At the fourth hour I realised I was going to make the finish well ahead of my targeted 6 hours. I started to get excited, picked up my speed slightly and grooved on. I finally spotted land for the first time in the race and felt a huge amount of relief... it’s quite disconcerting swimming out to sea with nothing to guide you at all except 3 Fijian men, a boat and a plastic canoe!

Before I knew it I was only 3km away. Beachcomber Island looked so close... yet it was so far... the last 3 km were hard. The waves and winds eased but it felt like the current turned against us and I really had to dig deep at this point to hold a solid pace to bring it home.

Then finally I had made it. As I ran up the beach to the finish sign and was greeted by a Fijian band singing I felt a huge immense wave of excitement, a massive sense of achievement and just a massive sense of relief that it was over and I had made it. I was tired, but not broken, sore but not agony. An awesome outcome.

To think that I hadn't even put this race on my radar 6 weeks ago, it was a pretty good turnaround and result. I am seriously lucky to have such awesome support from all my training buddies, friends and family and would especially like to thank my coaches for believing in me and pushing me to that next distance level.

Lou, Ryan and I celebrate our solo swim... in Fiji! 
The rest of the soloists also had great races. The winning time by Olympic hopeful Michael Sheils was out of this world at 3hr 46mins. Lou won the girls in 4hr 10 mins which was an awesome result and Ryan came in third overall at 4hr 37mins. The rest of us girls were within 15 minutes of each other which was pretty close over such a long distance. It looks like I'll be seeing most of them again soon, as Rottnest 2011 seems to be on everyone's cards currently!

Many of my friends suggested I reward my efforts with a cocktail for every kilometre swum, but it was at least 6 hours before I could rehydrate enough on water to even think about drinking. Once the sun went down, the buzz began in Beachcomber bar.
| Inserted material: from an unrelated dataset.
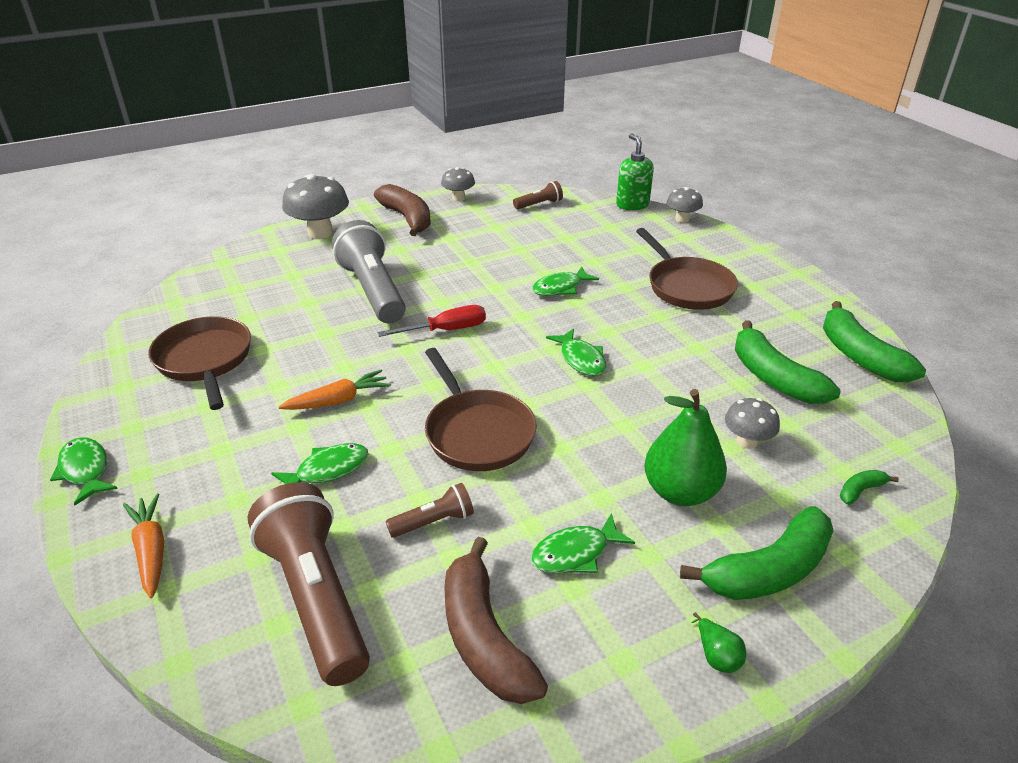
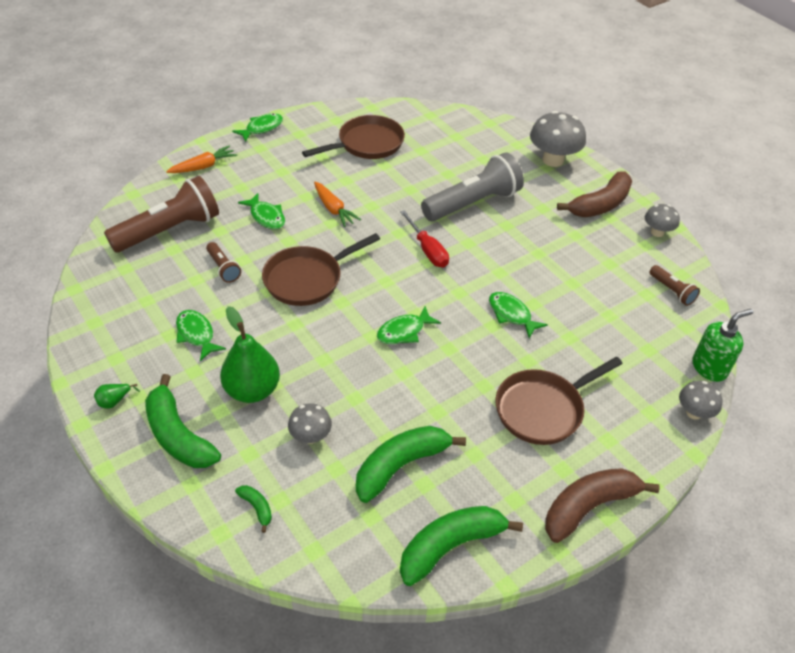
camera: 80 degrees right, 10 degrees up
(484, 637) = (138, 298): brown banana -> brown banana (589, 506)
In fact it’s safe to say it went off that night, and I earned the nickname “Tornado Tori” due to my endless energy on the dance floor and limbo fun times until about 1am (thanks to the caffeine left in my body from the Gu gels) .

The highlight of the night would have to be when the DJ (who ended up being the guy from the beach with the ring tone that morning) made a dedication to me, none other than “Hey Soul Sister”...

Waking to blue skies and white sands the next morning, and a day to recover before the 2.7km race the next day, I knew I was in paradise. (As long as “Hey Soul Sister” stopped playing in my head!!)

Bring on Rottnest Channel, WA (22km) in February 2011!

Total time 5 hours 14 minutes
Total distance swum : 19.2km
Total Gels consumed: 10
Total liquids consumed: 2.2L
Total marine life spotted: 0
Total celebratory cocktails: ?
Post race: Cocktails and celebrations for all!